━━ TASK INPUT ━━

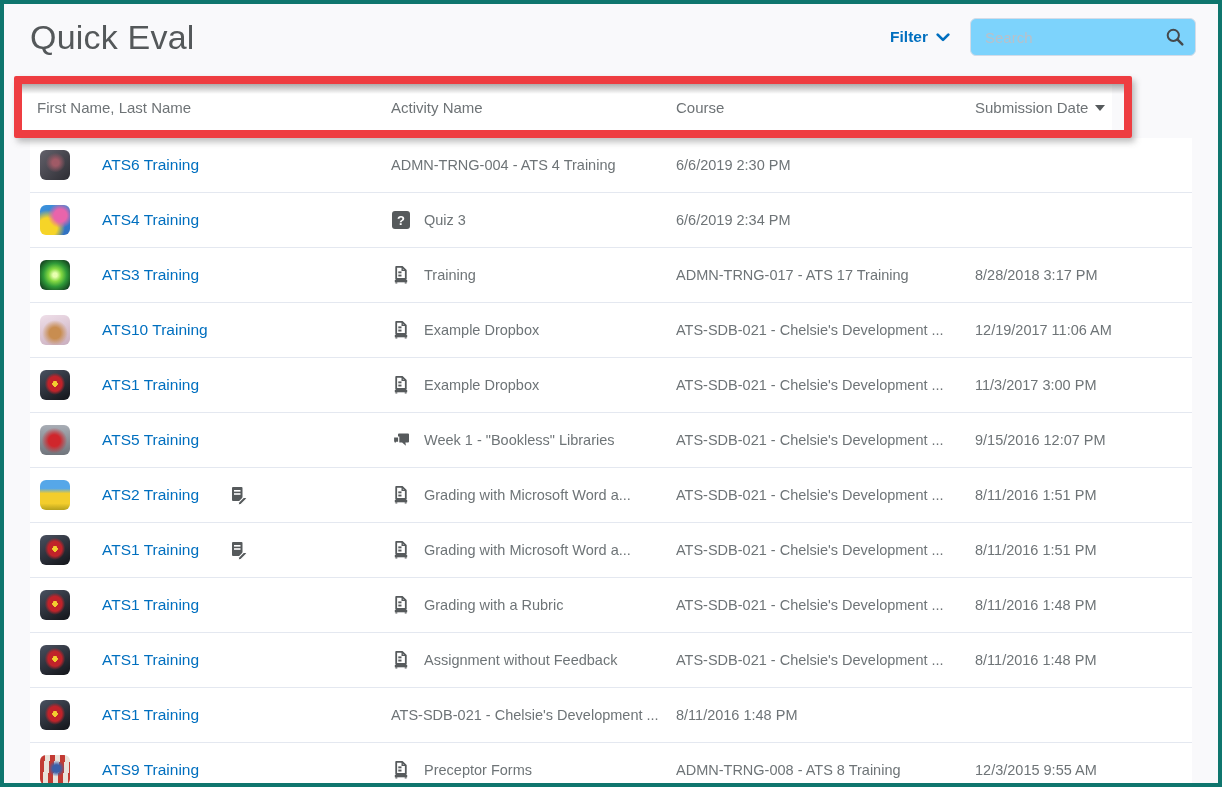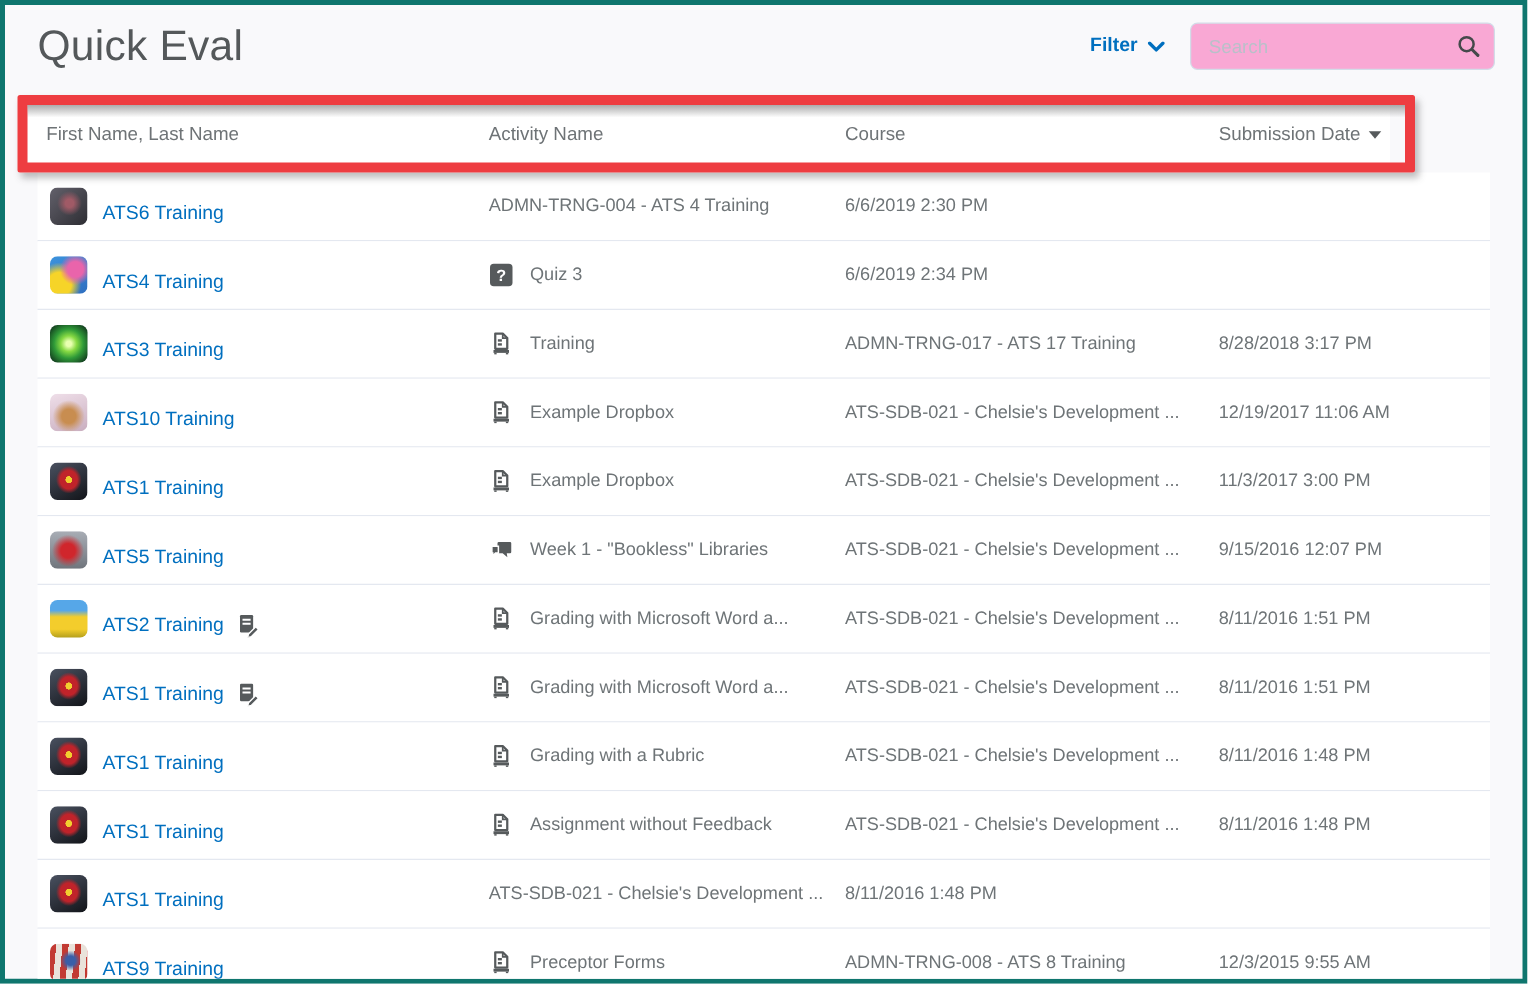--- a/index.html
+++ b/index.html
@@ -11,22 +11,22 @@
     border:4px solid #0f766e; background:#f9f9fb; overflow:hidden;
   }
 
   
   .topbar { display:flex; justify-content:space-between; align-items:flex-start; padding:14px 22px 0 26px; }
   .page-title { font-size:34px; font-weight:400; color:#54585a; letter-spacing:.2px; }
   .top-controls { display:flex; align-items:center; gap:20px; }
   .filter-btn { display:flex; align-items:center; gap:8px; color:#006fbf; font-size:15.5px; font-weight:700; cursor:pointer; }
   .searchbox { position:relative; }
   .searchbox input {
-    width:244px; height:38px; border:1px solid #d3dce8; border-radius:6px;
-    background:#f9a8d4; font-size:15px; color:#565a5c; padding:0 42px 0 14px; outline:none;
+    width:226px; height:38px; border:1px solid #d3dce8; border-radius:6px;
+    background:#7dd3fc; font-size:15px; color:#565a5c; padding:0 42px 0 14px; outline:none;
     font-family:"Liberation Sans", sans-serif;
   }
   .searchbox input::placeholder { color:#b9c0c9; }
   .search-icon { position:absolute; right:11px; top:9px; cursor:pointer; }
 
   
   .header-row {
     position:absolute; left:18px; top:79px; width:1090px; height:48px;
     background:#fff; display:grid; grid-template-columns:354px 285px 299px auto;
     align-items:center; padding-left:15px; z-index:2;
@@ -44,21 +44,21 @@
   .red-overlay::before { content:""; position:absolute; left:0; right:0; top:0; height:10px;
     background:linear-gradient(rgba(90,90,90,.5), rgba(90,90,90,0)); }
 
   
   .eval-list { position:absolute; left:26px; top:134px; width:1162px; z-index:1; }
   .row {
     display:grid; grid-template-columns:361px 285px 299px auto; align-items:center;
     height:55px; background:#fff; border-bottom:1px solid #e4e8f0;
   }
   .cell { font-size:14.5px; color:#6e7477; }
-  .identity { display:flex; align-items:flex-end; padding-left:10px; }
+  .identity { display:flex; align-items:center; padding-left:10px;gap:20px; }
   .avatar { width:30px; height:30px; border-radius:6px; flex:0 0 30px; margin-right:12px; }
   .name { color:#006fbf; font-size:15.5px; text-decoration:none; cursor:pointer; }
   .draft { margin-left:10px; display:inline-flex; }
   .activity { display:flex; align-items:center; }
   .aicon { display:inline-flex; width:20px; justify-content:center; margin-right:13px; }
   .quiz-glyph { width:18px; height:18px; background:#565a5c; border-radius:3px; color:#fff;
     font-weight:700; font-size:13px; display:flex; align-items:center; justify-content:center; }
 
   
   .av-ats6 { background:radial-gradient(circle at 52% 42%, #a05a66 0 14%, rgba(0,0,0,0) 42%), linear-gradient(135deg,#63616b,#2d2d33); }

━━━

PROBLEM TO WORK ON: Looking through the data above, copy out each line in which the string "columns" occurs.

SOLUTION FOR THIS PROBLEM:
     background:#fff; display:grid; grid-template-columns:354px 285px 299px auto;
     display:grid; grid-template-columns:361px 285px 299px auto; align-items:center;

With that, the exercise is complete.